Less than three. <3. Heart. Love. Iconic. Cliche? Not when it comes to Shawn Zeiger’s show at The Firm in Georgetown in South Seattle. Shawn has taken the heart and shown us a multitude of ways to feel. Drugged, velvety, crushed, broken, wrapped, confined, protective, lost, found, tempted and adored. I saw the work yesterday, a week after the opening. Running into Steve Withycombe at All City Coffee gave me a chance to visit the show. Iconic, solid, fluid, stunning, the hearts told all sorts of stories. All but one are titled with a date from what each experience means for Shawn. I wondered about the experiences, but enjoyed relating to them without knowing. I took a few photographs and soon left for an integrated massage, as I have been having lower back problems for the last six weeks. During my treatment, the subject of the metaphorical heart came up, about letting go, holding on, what’s important, what’s necessary, other grand notions of being human and a variety of losses and gains life has in store. I shared the photographs with my practitioner, she too was in awe. Today, I received a text from my Dad that my Grandfather was in the hospital. Thinking of him, he’s 91, I get nervous, those dreadful thoughts, I haven’t visited enough, I forgot to Skype him this week, what if…? Immediately I called Dad and asked to talk to Grandpa. He said it might be heart failure, but they won’t know until tomorrow. So now I wait. Heart failure seems so out of our control, it is, and when one has lived for over 90 years is there an acquiescing in the end? I don’t think so. I want to believe it’s not the end, my heart isn’t ready for this sort of failure. This type seems different than lost or broken love, different in that I wonder as humans if we make choices in our relationships, for when they start and end. But maybe we don’t, perhaps I could learn something from Shawn’s hearts, the love for my Grandfather, and from his real heart. Such a mystery how it pumps blood to live, such a mystery how it falls, flails, and fearlessly engages in the act of loving and letting go.
Come and see the work by appointment through The Firm or Z-one-05. Steve Withycombe, Trey Jones and Chris McMullen co-own The Firm with Michele McMullen as curator. It runs through March with a second opening during the next Art Attack in Georgetown, March 12th, 2011.
Erin Toale, artist and curator who now resides in Chicago to earn a masters degree, organized a print exchange for almost 20 folks. Artists from the east and west coast will be mailing prints to each other and I am so excited to be a part of it. Here’s a peak at what people will receive from me.

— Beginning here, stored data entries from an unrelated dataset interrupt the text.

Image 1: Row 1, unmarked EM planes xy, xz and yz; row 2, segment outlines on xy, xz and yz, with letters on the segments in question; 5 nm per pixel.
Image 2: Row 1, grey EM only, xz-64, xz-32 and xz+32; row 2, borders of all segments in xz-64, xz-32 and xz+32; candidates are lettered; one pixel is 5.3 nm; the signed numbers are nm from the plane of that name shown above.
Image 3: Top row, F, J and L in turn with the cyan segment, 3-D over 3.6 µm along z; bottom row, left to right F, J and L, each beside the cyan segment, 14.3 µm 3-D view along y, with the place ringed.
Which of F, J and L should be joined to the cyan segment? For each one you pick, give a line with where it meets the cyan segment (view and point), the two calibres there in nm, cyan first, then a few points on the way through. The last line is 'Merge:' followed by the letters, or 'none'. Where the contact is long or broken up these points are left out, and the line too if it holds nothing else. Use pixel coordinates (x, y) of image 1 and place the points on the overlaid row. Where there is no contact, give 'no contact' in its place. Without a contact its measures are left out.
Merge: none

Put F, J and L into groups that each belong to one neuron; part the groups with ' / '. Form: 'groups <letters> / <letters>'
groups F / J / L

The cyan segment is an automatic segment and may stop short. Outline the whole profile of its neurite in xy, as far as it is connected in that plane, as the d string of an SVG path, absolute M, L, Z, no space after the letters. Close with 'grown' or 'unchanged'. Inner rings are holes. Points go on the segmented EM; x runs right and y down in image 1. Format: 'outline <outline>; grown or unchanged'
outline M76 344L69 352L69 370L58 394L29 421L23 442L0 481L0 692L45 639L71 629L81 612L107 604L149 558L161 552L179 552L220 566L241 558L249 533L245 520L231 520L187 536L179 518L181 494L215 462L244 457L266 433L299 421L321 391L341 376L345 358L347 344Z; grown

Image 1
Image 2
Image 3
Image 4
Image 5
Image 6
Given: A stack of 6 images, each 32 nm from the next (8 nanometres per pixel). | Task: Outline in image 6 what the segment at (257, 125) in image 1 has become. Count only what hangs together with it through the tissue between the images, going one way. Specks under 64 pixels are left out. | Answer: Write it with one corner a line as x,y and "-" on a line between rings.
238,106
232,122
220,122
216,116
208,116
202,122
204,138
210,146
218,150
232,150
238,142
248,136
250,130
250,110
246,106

I am trying to make a dozen. Below is a real potato and a clay potato side by side.
Both are real, cialis but only one is edible.
Check out the latest studio visit in the series on the CAB.

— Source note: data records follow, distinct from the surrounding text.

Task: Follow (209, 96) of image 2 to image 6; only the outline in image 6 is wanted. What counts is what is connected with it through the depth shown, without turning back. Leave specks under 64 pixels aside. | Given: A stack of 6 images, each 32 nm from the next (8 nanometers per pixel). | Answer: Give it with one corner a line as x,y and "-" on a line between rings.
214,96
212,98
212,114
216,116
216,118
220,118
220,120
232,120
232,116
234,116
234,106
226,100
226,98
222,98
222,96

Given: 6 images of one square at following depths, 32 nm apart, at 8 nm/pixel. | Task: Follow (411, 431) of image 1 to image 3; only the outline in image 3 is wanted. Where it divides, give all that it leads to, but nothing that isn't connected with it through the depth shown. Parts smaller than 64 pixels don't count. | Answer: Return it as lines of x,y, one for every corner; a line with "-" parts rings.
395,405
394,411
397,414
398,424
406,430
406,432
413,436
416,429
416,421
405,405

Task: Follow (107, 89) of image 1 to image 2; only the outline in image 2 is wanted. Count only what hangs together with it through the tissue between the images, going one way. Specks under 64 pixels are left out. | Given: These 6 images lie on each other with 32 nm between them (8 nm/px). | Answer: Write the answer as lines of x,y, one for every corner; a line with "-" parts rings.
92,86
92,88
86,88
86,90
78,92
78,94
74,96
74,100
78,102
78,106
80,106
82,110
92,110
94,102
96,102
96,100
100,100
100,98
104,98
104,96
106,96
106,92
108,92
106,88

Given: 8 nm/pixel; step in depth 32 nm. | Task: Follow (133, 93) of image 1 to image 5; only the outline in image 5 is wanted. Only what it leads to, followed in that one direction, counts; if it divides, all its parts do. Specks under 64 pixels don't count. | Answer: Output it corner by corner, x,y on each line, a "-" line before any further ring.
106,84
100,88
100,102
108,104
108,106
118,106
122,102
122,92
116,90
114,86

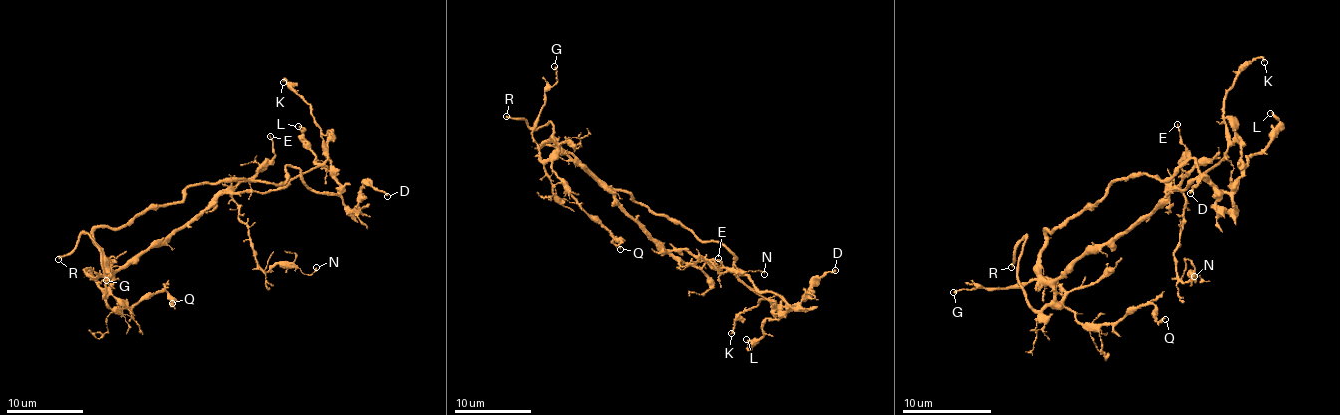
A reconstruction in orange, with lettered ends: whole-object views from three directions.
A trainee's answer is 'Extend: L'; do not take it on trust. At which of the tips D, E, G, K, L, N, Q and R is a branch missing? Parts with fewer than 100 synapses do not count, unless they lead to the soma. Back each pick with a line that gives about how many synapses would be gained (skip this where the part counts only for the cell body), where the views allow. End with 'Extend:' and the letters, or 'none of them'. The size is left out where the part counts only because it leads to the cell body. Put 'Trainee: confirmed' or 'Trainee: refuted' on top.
Trainee: refuted
Extend: R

Uh, yeah, am I crazy for doing so much? Uh why yes Ms. Shafkind, we believe you are. She talks to herself and writes in the 3rd person.

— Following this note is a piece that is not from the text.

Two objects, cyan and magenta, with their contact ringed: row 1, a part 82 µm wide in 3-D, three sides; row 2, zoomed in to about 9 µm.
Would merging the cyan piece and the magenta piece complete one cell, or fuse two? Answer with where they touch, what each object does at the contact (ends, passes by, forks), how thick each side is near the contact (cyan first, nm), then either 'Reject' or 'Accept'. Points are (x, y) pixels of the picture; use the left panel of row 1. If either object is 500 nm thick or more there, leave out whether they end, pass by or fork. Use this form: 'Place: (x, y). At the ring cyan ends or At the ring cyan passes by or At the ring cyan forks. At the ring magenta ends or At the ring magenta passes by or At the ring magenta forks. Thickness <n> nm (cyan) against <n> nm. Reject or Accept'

This Thursday, come check out an interactive installation at the TK Building in Pioneer Square on Gallery 40, Post on Your Wall. More info coming soon.
And then the following week: 2 shows –
SOIL Auction, see below for my contribution. These mugs are from my performance piece at On the Boards, My Life in Pictures, most people don’t know that I was a child actor in the late 70’s and early 80’s.
And opening October 15th, Picture Us, a show of work from the faculty at the Photo Center Northwest.